Minneapolis City Council policies create winners and losers

With new bike lanes proposed, most of the losers will be local businesses.

By Timothy Kleinpaste

April 18, 2021 at 10:20PM
573505795
Bike lanes will hurt, not help, businesses on Hennepin Avenue, the writer says. (ALEX KORMANN • alex.kormann@startribune.com/The Minnesota Star Tribune)

I am with the businesspeople regarding their concerns over losing parking on Hennepin Avenue with no alternative provided ("Less parking will mean more street life," Opinion Exchange, April 13).

If you want to see how well bike lanes help business, look no further than the short stretch on Hennepin between Lake and 31st Street. Many businesses there now seem to have the same name: "Space for Lease." In the April 5 article ("Businesses fear losing parking on Hennepin"), project manager Becca Hughes grossly understated the failure of the design. She would have been more correct to say the plan was to recreate downtown Bloomington in Uptown Minneapolis.

What are you going to believe? Your own eyes looking at the signs in the windows, or some false equivalence study that an advocate cherry-picks to support her argument?
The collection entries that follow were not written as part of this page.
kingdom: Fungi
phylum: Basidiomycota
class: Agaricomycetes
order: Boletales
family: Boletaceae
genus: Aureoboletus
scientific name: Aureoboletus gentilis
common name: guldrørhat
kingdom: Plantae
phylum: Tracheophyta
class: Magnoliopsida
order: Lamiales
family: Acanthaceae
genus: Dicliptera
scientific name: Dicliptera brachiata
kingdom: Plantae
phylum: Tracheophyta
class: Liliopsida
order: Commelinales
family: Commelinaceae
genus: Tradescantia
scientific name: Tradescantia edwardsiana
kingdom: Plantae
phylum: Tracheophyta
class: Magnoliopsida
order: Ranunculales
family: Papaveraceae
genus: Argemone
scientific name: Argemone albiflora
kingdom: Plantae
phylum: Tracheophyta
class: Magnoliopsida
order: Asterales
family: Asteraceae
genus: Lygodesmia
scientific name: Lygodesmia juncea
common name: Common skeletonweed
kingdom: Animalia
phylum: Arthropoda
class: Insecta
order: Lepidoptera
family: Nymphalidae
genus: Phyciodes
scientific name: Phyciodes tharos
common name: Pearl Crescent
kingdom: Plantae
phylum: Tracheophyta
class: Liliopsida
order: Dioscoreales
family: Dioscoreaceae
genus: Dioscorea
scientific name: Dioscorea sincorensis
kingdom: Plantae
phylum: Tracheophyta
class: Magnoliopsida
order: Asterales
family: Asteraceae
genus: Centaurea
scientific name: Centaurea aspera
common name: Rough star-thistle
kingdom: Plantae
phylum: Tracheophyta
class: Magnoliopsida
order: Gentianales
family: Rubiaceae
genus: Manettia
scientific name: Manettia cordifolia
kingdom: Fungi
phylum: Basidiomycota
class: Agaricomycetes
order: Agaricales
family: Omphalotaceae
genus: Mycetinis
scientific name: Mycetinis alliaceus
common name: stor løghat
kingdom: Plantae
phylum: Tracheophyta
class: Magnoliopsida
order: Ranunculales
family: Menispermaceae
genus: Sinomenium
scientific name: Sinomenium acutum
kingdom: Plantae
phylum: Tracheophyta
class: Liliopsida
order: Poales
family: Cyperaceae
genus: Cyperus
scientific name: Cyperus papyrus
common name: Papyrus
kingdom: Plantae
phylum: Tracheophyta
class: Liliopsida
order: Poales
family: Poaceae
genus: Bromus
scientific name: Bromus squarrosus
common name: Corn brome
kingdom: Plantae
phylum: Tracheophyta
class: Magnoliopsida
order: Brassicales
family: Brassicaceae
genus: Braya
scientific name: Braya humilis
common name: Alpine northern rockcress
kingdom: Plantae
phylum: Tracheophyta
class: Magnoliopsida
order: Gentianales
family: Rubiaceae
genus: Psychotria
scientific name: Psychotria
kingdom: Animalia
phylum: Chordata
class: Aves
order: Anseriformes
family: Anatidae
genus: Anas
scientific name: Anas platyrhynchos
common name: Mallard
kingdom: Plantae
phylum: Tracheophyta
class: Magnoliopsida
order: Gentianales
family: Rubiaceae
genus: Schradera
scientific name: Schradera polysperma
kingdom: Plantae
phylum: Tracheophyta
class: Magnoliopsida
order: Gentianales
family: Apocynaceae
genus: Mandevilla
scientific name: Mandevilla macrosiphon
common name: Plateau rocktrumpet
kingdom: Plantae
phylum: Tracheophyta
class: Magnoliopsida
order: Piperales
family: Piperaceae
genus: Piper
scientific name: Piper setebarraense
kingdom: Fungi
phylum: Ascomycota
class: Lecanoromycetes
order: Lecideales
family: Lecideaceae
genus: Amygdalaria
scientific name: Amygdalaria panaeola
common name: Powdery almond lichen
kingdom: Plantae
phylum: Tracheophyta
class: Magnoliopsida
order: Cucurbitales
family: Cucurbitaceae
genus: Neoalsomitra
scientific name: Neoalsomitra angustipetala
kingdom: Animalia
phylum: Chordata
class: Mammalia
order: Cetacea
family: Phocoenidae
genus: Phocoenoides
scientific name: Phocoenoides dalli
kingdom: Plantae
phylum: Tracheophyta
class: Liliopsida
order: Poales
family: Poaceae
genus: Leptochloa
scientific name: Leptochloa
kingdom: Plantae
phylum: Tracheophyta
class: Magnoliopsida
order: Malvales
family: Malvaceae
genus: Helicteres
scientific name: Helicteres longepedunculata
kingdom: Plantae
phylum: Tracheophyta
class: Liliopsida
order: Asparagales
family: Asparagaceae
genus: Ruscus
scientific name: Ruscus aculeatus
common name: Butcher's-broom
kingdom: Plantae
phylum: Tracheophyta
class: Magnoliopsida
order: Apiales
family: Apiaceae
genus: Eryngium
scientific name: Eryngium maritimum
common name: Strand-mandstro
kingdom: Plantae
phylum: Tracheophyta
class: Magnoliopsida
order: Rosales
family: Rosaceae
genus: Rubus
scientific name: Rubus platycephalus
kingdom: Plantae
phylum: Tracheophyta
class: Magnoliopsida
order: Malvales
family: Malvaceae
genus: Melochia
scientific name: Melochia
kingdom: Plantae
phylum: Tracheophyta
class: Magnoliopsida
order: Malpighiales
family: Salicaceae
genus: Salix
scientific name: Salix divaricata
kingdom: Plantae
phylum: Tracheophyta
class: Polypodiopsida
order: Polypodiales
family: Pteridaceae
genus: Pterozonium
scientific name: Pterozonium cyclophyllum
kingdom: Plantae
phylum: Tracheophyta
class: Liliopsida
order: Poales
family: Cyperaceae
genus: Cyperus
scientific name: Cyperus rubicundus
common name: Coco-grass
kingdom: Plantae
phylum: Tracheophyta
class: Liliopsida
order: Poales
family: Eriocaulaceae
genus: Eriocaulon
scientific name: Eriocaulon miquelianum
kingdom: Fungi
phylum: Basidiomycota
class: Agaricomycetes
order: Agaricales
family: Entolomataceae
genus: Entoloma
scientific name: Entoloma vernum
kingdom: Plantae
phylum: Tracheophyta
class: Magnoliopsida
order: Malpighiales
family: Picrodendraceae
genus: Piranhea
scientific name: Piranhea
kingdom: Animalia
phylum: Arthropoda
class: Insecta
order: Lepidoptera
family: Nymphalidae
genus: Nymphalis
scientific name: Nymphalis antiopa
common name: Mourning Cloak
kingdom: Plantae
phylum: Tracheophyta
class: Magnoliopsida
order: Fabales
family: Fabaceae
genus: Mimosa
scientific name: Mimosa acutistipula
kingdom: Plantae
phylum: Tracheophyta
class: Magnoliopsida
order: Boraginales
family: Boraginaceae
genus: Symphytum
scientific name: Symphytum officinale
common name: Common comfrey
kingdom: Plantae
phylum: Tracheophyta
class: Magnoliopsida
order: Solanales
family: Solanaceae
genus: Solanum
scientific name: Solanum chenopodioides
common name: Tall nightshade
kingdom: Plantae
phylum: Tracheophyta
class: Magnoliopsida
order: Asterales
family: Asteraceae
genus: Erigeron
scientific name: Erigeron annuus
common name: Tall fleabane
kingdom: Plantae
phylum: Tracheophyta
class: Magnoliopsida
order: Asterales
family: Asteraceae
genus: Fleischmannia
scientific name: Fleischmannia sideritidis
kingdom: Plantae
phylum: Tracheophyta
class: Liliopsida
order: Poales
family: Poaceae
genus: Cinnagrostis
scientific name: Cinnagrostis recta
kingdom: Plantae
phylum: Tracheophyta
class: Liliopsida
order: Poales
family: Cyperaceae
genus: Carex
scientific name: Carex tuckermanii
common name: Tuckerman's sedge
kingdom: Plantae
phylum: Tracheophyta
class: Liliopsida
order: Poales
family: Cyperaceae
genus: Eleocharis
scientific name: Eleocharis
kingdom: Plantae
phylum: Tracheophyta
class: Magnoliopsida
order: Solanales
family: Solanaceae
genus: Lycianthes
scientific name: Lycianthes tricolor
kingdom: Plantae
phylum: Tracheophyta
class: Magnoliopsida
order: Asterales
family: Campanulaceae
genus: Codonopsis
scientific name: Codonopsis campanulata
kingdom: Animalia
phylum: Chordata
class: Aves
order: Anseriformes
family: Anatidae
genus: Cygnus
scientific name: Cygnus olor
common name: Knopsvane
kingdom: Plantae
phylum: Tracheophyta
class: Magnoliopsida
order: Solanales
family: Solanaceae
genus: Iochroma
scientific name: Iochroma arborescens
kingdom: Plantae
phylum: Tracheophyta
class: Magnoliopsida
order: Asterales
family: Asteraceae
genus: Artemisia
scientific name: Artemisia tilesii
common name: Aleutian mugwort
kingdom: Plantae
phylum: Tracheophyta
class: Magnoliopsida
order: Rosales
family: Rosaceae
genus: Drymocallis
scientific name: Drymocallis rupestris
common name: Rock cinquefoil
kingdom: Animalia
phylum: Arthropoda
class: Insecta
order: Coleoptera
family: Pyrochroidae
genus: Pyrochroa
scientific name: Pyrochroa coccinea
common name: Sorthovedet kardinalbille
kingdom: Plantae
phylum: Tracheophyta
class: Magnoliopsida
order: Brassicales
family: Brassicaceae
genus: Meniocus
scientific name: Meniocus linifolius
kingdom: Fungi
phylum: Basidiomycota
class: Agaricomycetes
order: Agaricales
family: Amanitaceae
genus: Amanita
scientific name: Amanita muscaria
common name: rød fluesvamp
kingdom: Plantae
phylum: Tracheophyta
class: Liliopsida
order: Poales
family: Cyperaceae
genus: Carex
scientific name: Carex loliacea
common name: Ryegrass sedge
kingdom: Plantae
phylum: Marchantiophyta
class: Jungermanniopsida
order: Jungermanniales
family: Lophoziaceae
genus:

The half-baked plans for Hennepin raise other concerns beyond the local business impact:

1) Safety: It has never made any sense to me that the "safest" lanes for bicyclists are created by compacting the most heavily trafficked arteries in the city, which in turn will likely push vehicular traffic into the neighborhoods and off the arteries designed to keep them out (or plug up traffic, like 26th Street). How is that safer?

2) Cost and maintenance: The reason most bike lanes are on the most heavily traveled arteries is because these routes are technically state roads and are financed via the State Transportation Committees in the House and Senate, not the city, so it is cheaper for the city to place bike paths there.

Out of the cost of a gallon of gas, 48 cents goes to roads in Minnesota by law. What is the recurring revenue source to cover cost and maintenance of these bike paths? There is no plan to pay for and maintain this that even closely resembles the "user tax" on gasoline. Replacing that revenue in a fair and equitable manner is an important concern that deserves an honest answer.

This is a real city with real consequences to the choices of the current City Council (some of whom are leaving rather than sticking around to raise this baby). This is not Sim City where no one pays taxes. Here, the City Council creates winners and losers (mainly losers) in the business districts affected.

I am tired of the false equivalence marketing the proponents toss at us. It is all smoke.

I want real answers to real concerns and, so far, no answers or ideas regarding safety and cost are part of the public discourse.

Timothy Kleinpaste lives in Minneapolis.